Reuters reported that at its recent meeting ECB policy-makers discussed four QE scenarios and agreed that the next step was to cut stimulus and this should be done with the broadest possible consensus. Options included buying €40bn or €20bn of assets per month (down from the current €60bn) and extension options included 6 or 9 months. This new detail put a little upward pressure on German bond yields and the 10-year year ended up 1bp to 0.31%.
That report on the ECB had some spillover effect onto US Treasuries. Just after the NZ close, the US 10-year rate slumped to a low of 2.015% before it reversed course, reaching as high as 2.07% and closing the week at 2.05%. Speculative traders might well be long US 10-year futures, expecting lower rates, but the analyst community thinks otherwise.
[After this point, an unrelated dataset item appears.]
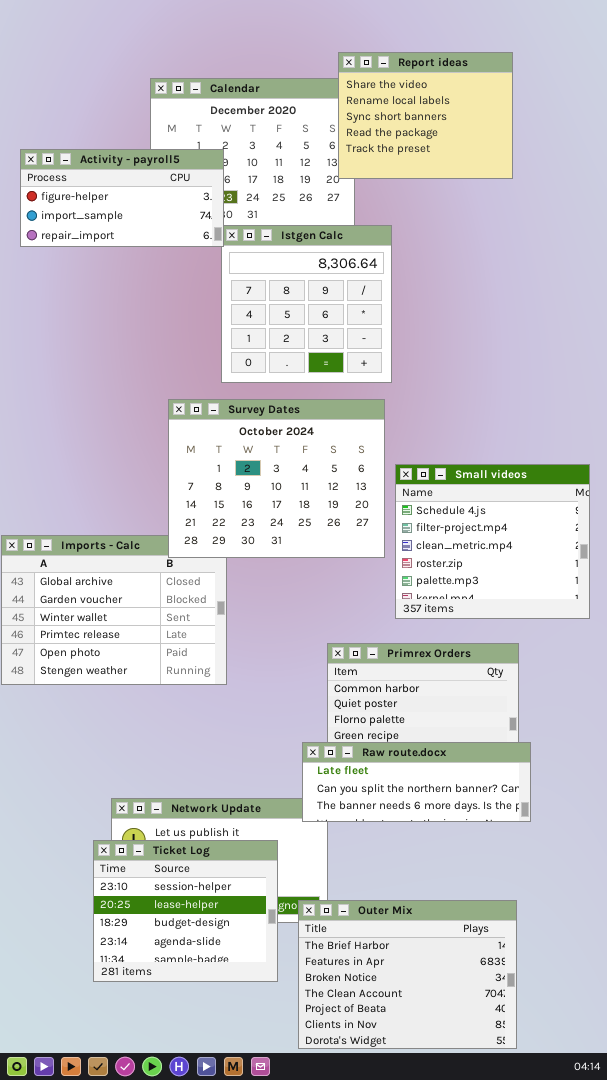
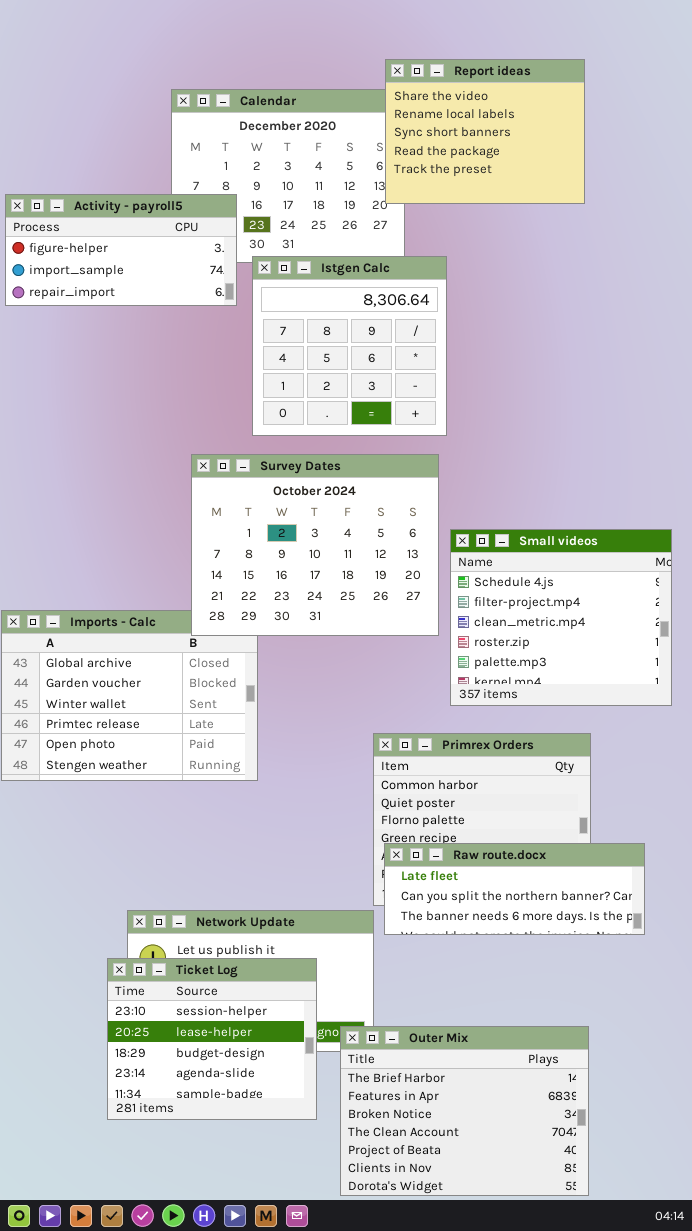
Activity - payroll5: [20,149,224,247] -> [5,194,237,306], moved
Raw route.docx: [302,742,531,822] -> [384,843,645,935], moved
A Bloomberg survey showed that out of 58 respondents, the median 10-year rate for the end of the year was projected to be 2.48% while the lowest forecast in the market was 2.05%.
The local rates market showed a flattening bias, with the 2-year swap rate steady at 2.15% while the 10-year rate fell by 4bps to 3.04%, a fresh low for the year. We’ve seen some corporates paying interest in rates as they fall to fresh lows, but this has been overwhelmed by global forces. We’re on board with the Bloomberg consensus, which on fundamental grounds suggests that the bias for rates is skewed to the upside.
The lack of the predicted missile test from North Korea might inject some positive sentiment into the market as the new week begins. It remains to be seen how devastating Hurricane Irma will prove to be but initial reports aren’t great, with parts of Miami under water. On the economic front, the key release will be UK CPI data tonight ahead of the BoE meeting later in the week.